* [WORK TO COMPLETE]:
Reproduce each of the items below verbatim, omitting the pictures.

* [THE DATA]:
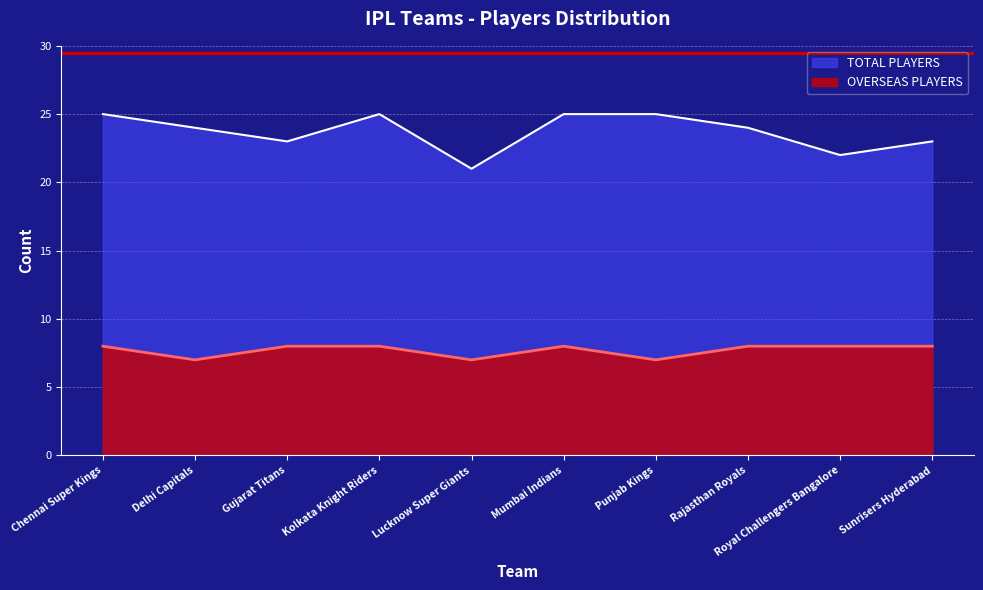

Reading right to left, extract all data points from this chart.

TOTAL PLAYERS: 23	22	24	25	25	21	25	23	24	25
OVERSEAS PLAYERS: 8	8	8	7	8	7	8	8	7	8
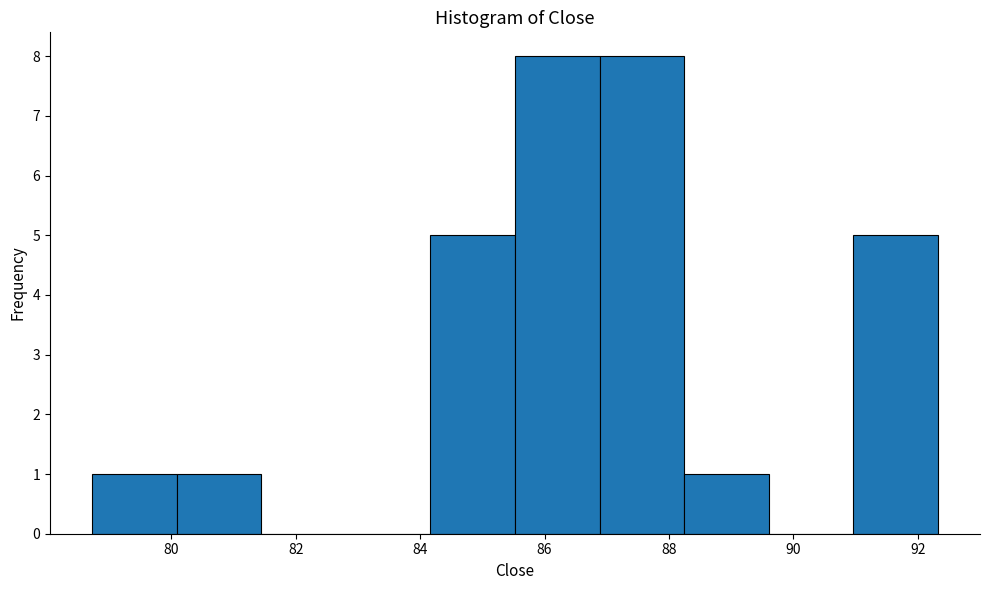

Reading left to right, list every bar in this chart as the range it spans on the x-axis followed by its height. Neither the bar edges nor the heights are printed on the chart, so give them approximately, as read against the axes.

78.8 to 80.0: 1
80.0 to 81.4: 1
81.4 to 82.8: 0
82.8 to 84.2: 0
84.2 to 85.6: 5
85.6 to 86.8: 8
86.8 to 88.2: 8
88.2 to 89.6: 1
89.6 to 91.0: 0
91.0 to 92.4: 5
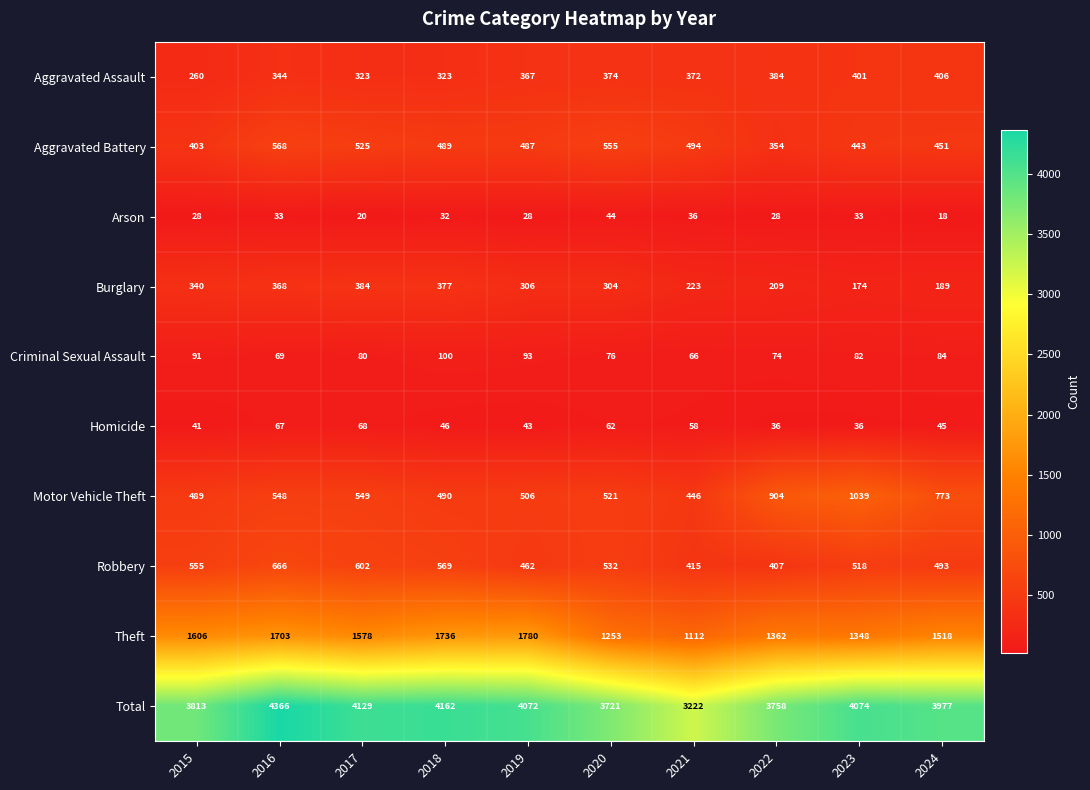

What is the average value of the Criminal Sexual Assault series?

82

* [FINISHED EXERCISE]:
Reading right to left, extract all data points from this chart.

TOTAL PLAYERS: 23	22	24	25	25	21	25	23	24	25
OVERSEAS PLAYERS: 8	8	8	7	8	7	8	8	7	8

Reading left to right, list every bar in this chart as the range it spans on the x-axis followed by its height. Neither the bar edges nor the heights are printed on the chart, so give them approximately, as read against the axes.

78.8 to 80.0: 1
80.0 to 81.4: 1
81.4 to 82.8: 0
82.8 to 84.2: 0
84.2 to 85.6: 5
85.6 to 86.8: 8
86.8 to 88.2: 8
88.2 to 89.6: 1
89.6 to 91.0: 0
91.0 to 92.4: 5

What is the average value of the Criminal Sexual Assault series?

82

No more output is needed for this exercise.